The Almighty: This word Almighty translates the ancient Greek word pantokrater, which literally means “the one who has his hand on everything.” It speaks of the great sovereign control of Jesus over everything – past, present, and future. This great word Almighty is used ten times in the New Testament, and nine of the ten times are in the Book of Revelation. This book has a striking emphasis on God’s sovereignty, the understanding that He has His hand on everything.
John is commanded to write.
1. (9) John on the Island of Patmos.
I, John, both your brother and companion in the tribulation and kingdom and patience of Jesus Christ, was on the island that is called Patmos for the word of God and for the testimony of Jesus Christ.
I, John… was on the island that is called Patmos: The island of Patmos was a like an Alcatraz Island in the Roman Empire. It was used as a prison island and functioned as a jail without bars. The island was rich in marble, and most of the prisoners were forced laborers in marble quarries. Patmos was a rocky, desolate island about 10 miles long and 6 miles wide.
“John was at the time in exile, upon a lonely and desolate island. But neither seas, nor Alps, nor ages, can sever the bonds by which Christians are united to each other, or to Christ, their Lord. Less than a year ago I passed that island. It is a mere mass of barren rocks, dark in colour and cheerless in form. It lies out in the open sea, near the coast of Western Asian Minor. It has neither trees nor rivers, nor any land for cultivation, except some little nooks between the ledges of rocks. There is still a dingy grotto remaining, in which the aged Apostle is said to have lived, and in which he is said to have had this vision. A chapel covers it, hung with lamps kept burning by the monks.” (Seiss)

----------

Given problem> In the commentary on Revelation, translate this sentence into Spanish: "Patmos was a rocky, desolate island about 10 miles long and 6 miles wide."

----------

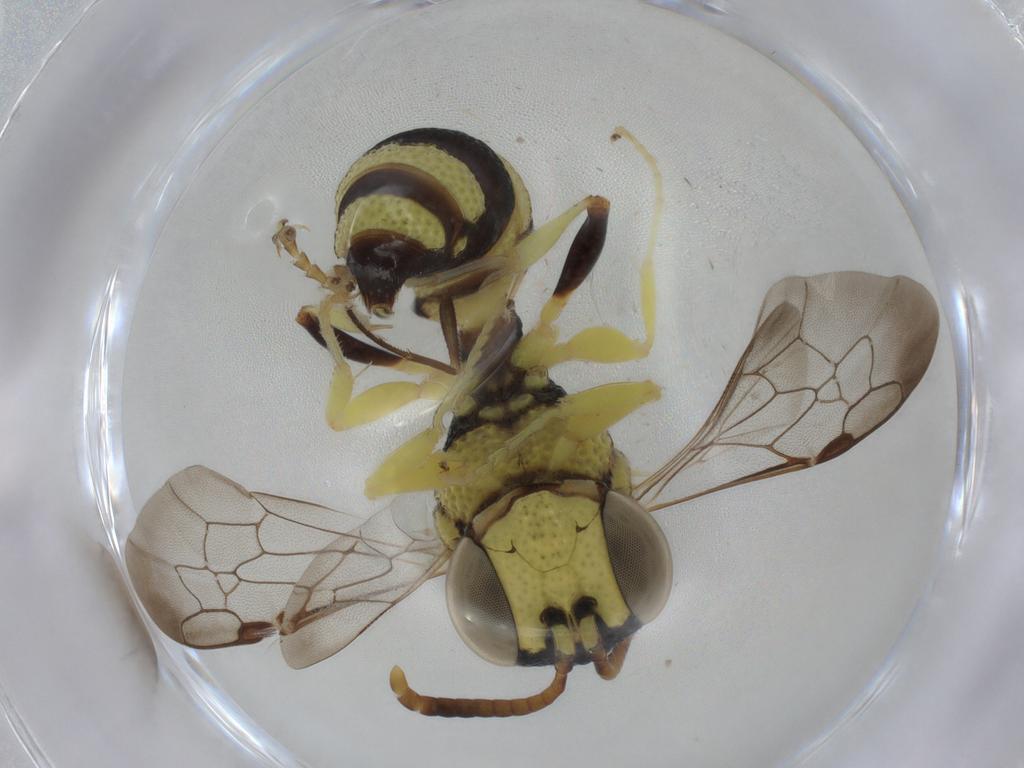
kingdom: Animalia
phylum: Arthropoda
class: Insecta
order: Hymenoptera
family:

----------

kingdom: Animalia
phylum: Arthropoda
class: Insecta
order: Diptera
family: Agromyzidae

----------

Task answer> Patmos era una isla rocosa y desolada de unas 10 millas de largo y 6 millas de ancho.